Quantity over quality. If you can generate scads and scads of material, some proportion of it is bound to be okay (you can pick over/edit/filter it later) and sometimes you just need to get the bad stuff "out of your system" before the good stuff will come.

Wish I could actually do that. The few times I've been able to stick with it, it's worked wonders though.

posted by juv3nal at 3:11 AM on October 12, 2006

I'm a translator (which doesn't exactly qualify as "creative" IMO), but here are my two most-frequently used techniques when I get bogged down:

1. Take a break
2. Break long sentences into the smallest comprehensible units possible. Then play with the order and subordination of those units. Then look for places where I might have mis-parsed something. Then imagine what the writer might have left out.

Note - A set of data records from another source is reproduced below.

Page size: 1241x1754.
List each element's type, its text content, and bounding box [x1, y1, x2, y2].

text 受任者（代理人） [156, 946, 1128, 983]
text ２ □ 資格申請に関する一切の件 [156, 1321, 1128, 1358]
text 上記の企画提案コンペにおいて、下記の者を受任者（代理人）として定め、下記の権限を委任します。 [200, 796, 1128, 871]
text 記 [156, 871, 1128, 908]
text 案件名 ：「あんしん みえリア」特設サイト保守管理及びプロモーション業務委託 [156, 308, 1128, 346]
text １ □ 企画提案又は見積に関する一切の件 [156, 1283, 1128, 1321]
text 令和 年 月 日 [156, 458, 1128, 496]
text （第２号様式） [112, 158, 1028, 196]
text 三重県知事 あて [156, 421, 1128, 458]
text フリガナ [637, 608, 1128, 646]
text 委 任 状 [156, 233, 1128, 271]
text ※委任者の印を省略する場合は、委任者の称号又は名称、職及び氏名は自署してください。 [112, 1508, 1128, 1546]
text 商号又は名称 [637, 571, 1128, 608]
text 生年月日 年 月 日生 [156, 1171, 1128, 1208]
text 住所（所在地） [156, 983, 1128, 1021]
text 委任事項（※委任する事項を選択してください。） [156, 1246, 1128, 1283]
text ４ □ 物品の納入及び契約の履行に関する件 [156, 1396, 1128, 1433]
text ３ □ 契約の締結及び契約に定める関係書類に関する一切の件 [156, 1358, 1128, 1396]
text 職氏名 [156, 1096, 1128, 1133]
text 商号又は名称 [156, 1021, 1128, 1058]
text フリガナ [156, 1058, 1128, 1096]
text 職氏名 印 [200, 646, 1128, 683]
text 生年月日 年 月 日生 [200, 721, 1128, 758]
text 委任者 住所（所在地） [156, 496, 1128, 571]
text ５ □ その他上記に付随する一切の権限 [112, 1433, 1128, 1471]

When I'm pursuing a craft project, my rule is "it's better to actually get something done, even if it's kind of lame, than to spend forever doing nothing, trying to get everything lined up in advance so that it'll be perfect" (ie, don't let the best be the enemy of good-enough).
posted by adamrice at 8:15 AM on October 12, 2006

Just start, no matter how you feel.
Proceed as if you can effortlessly do whatever you find most difficult in your craft.
Drop all your ideas and just make this one beautiful.
Ruin it.
Scare yourself.
Skip ahead to the piece you'd do after the one you're working on now.
posted by dpcoffin at 9:40 AM on October 12, 2006

Very generally:
- Improvise with no constraints on style, technique, content, etc.
- Embrace a VERY constraining set of rules and force yourself to work within it.
These ideas have been stated in more specific situations upthread, but it may be worthwhile to consider them generally.

More specifically:
- Play a completely detuned instument and find something that works.
- Compose on one instrument and play the same music on another.
- Place fingers on random strings/frets/keys and find something that works.
posted by zoinks at 10:26 AM on October 12, 2006

Oh, sorry, this is the latest clarification in the whole world, but by "people keep damning my short work with these" I mean, I often write fiction things that are short and people always ask things like "what happens next". And if I just make myself think about it a bit, I can usually use it to draw things out and take it a bit beyond just the bare bones of what I've got laid out.